## ABOUT THIS TASK:
Could you return all of the records exactly, minus their images?

=-=-=

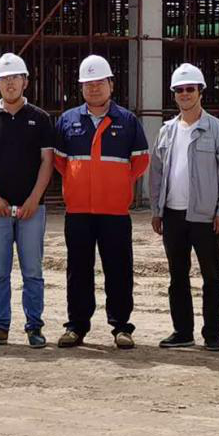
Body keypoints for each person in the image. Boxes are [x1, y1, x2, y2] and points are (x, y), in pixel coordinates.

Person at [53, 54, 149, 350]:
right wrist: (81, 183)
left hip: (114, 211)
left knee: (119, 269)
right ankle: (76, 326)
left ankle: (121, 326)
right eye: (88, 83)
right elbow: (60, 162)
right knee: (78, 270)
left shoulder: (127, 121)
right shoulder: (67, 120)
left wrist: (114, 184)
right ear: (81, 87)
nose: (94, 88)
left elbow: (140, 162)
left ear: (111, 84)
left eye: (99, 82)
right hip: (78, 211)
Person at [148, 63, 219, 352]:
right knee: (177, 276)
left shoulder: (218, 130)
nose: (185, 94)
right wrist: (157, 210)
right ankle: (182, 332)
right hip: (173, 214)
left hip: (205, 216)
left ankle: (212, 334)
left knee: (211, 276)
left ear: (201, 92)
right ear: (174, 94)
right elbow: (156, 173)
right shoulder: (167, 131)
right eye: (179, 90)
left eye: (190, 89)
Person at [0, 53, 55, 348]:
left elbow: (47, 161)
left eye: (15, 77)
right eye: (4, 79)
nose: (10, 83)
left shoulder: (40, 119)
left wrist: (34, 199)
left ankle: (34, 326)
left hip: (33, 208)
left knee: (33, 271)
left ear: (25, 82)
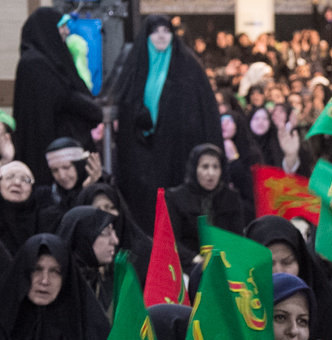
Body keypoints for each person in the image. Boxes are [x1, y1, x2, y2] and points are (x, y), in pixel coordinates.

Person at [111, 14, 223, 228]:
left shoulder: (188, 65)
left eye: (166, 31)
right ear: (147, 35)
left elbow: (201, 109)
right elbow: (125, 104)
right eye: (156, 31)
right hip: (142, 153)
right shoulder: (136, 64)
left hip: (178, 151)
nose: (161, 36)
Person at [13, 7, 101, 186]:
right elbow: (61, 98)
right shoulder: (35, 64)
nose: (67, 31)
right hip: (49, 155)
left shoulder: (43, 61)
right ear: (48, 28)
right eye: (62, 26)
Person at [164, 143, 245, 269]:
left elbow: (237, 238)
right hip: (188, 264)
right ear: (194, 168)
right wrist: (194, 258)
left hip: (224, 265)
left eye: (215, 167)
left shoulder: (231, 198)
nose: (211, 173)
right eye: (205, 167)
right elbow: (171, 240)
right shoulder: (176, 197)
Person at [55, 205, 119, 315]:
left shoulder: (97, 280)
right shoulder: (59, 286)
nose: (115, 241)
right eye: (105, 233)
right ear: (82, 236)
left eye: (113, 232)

=-=-=

## OUTPUT FOR THIS TASK:
Body keypoints for each person in the image. Boxes are [x1, y1, x2, y2] and points are (x, y), in pixel coordinates.

Person at [53, 54, 149, 350]:
right wrist: (81, 183)
left hip: (114, 211)
left knee: (119, 269)
right ankle: (76, 326)
left ankle: (121, 326)
right eye: (88, 83)
right elbow: (60, 162)
right knee: (78, 270)
left shoulder: (127, 121)
right shoulder: (67, 120)
left wrist: (114, 184)
right ear: (81, 87)
nose: (94, 88)
left elbow: (140, 162)
left ear: (111, 84)
left eye: (99, 82)
right hip: (78, 211)
Person at [148, 63, 219, 352]:
right knee: (177, 276)
left shoulder: (218, 130)
nose: (185, 94)
right wrist: (157, 210)
right ankle: (182, 332)
right hip: (173, 214)
left hip: (205, 216)
left ankle: (212, 334)
left knee: (211, 276)
left ear: (201, 92)
right ear: (174, 94)
right elbow: (156, 173)
right shoulder: (167, 131)
right eye: (179, 90)
left eye: (190, 89)
Person at [0, 53, 55, 348]:
left elbow: (47, 161)
left eye: (15, 77)
right eye: (4, 79)
nose: (10, 83)
left shoulder: (40, 119)
left wrist: (34, 199)
left ankle: (34, 326)
left hip: (33, 208)
left knee: (33, 271)
left ear: (25, 82)
Body keypoints for each person in the image. Boxes are [x1, y1, x2, y2] and points are (x, y), in pixel coordinates.

Person at [111, 14, 223, 228]:
left shoulder: (188, 65)
left eye: (166, 31)
right ear: (147, 35)
left elbow: (201, 109)
right elbow: (125, 104)
right eye: (156, 31)
right hip: (142, 153)
right shoulder: (136, 64)
left hip: (178, 151)
nose: (161, 36)
Person at [13, 7, 101, 186]:
right elbow: (61, 98)
right shoulder: (35, 64)
nose: (67, 31)
right hip: (49, 155)
left shoulder: (43, 61)
right ear: (48, 28)
right eye: (62, 26)
Person at [164, 143, 245, 269]:
left elbow: (237, 238)
right hip: (188, 264)
right ear: (194, 168)
right wrist: (194, 258)
left hip: (224, 265)
left eye: (215, 167)
left shoulder: (231, 198)
nose: (211, 173)
right eye: (205, 167)
right elbow: (171, 240)
right shoulder: (176, 197)
Person at [55, 205, 119, 315]:
left shoulder: (97, 280)
right shoulder: (59, 286)
nose: (115, 241)
right eye: (105, 233)
right ear: (82, 236)
left eye: (113, 232)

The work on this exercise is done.